What happens after the hearing?
The decision, and the reason for it, will be made in writing. The decision is usually notified no later than 15 working days after the hearing. The applicant and all submitters, even those who chose to not attend the hearing or speak in support of their submission, will receive a copy of the decision.
You can appeal if you don't like the decision or some of the consent conditions. If your application for a resource consent was not publicly notified, or it was publicly notified but did not receive any submissions, you can either:
- Object to the decision under Section 357 of the RMA. This requires us to reconsider its decision. The reasons for any objection must be set out in writing and received by us within 15 working days of you receiving the decision letter. You may go through a hearing process. If you are still unhappy with our decision, you may appeal to the Environment Court.
- Appeal directly to the Environment Court (without first requiring us to reconsider our decision) under Section 121 of the RMA.
If your application did receive submissions, you or any of the submitters can appeal the decision to the Environment Court under Section 121 of the RMA.

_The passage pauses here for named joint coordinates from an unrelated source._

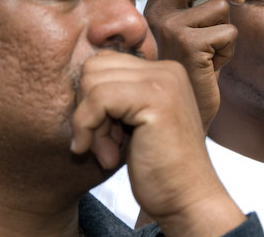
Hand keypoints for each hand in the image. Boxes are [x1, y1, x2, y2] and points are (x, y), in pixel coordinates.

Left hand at [71, 50, 244, 235]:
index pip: (103, 63)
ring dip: (89, 123)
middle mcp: (166, 69)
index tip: (104, 134)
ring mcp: (163, 81)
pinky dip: (87, 129)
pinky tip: (104, 157)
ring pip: (92, 82)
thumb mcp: (133, 122)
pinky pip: (98, 99)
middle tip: (103, 145)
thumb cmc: (157, 168)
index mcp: (162, 71)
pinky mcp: (155, 98)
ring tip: (108, 151)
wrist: (187, 200)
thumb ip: (115, 96)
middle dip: (88, 109)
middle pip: (93, 68)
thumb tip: (76, 79)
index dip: (91, 99)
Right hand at [144, 0, 243, 129]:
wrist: (181, 114)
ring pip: (221, 8)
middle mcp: (157, 13)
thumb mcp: (191, 37)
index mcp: (156, 9)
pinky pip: (228, 32)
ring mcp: (169, 27)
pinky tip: (214, 67)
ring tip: (214, 55)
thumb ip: (196, 10)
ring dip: (228, 31)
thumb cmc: (191, 76)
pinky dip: (230, 50)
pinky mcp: (187, 43)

An appeal must be lodged with the Environment Court within 15 working days of receiving the notice of the decision. A $55 filing fee must accompany your notice of appeal. Appeals must be lodged with the Registrar of the Environment Court at the following address:
Registrar Environment Court
PO Box 5027
Your notice of appeal should be made on the form available from the Environment Court and state the reasons for the appeal and what it is you are seeking, e.g. for the consent to be declined, or some conditions of the consent to be changed. Within five working days of the appeal being lodged, you must also:
- Serve a copy of the notice of appeal on the people who made submissions on your application, and;
- Serve a copy of the notice of appeal on the Council.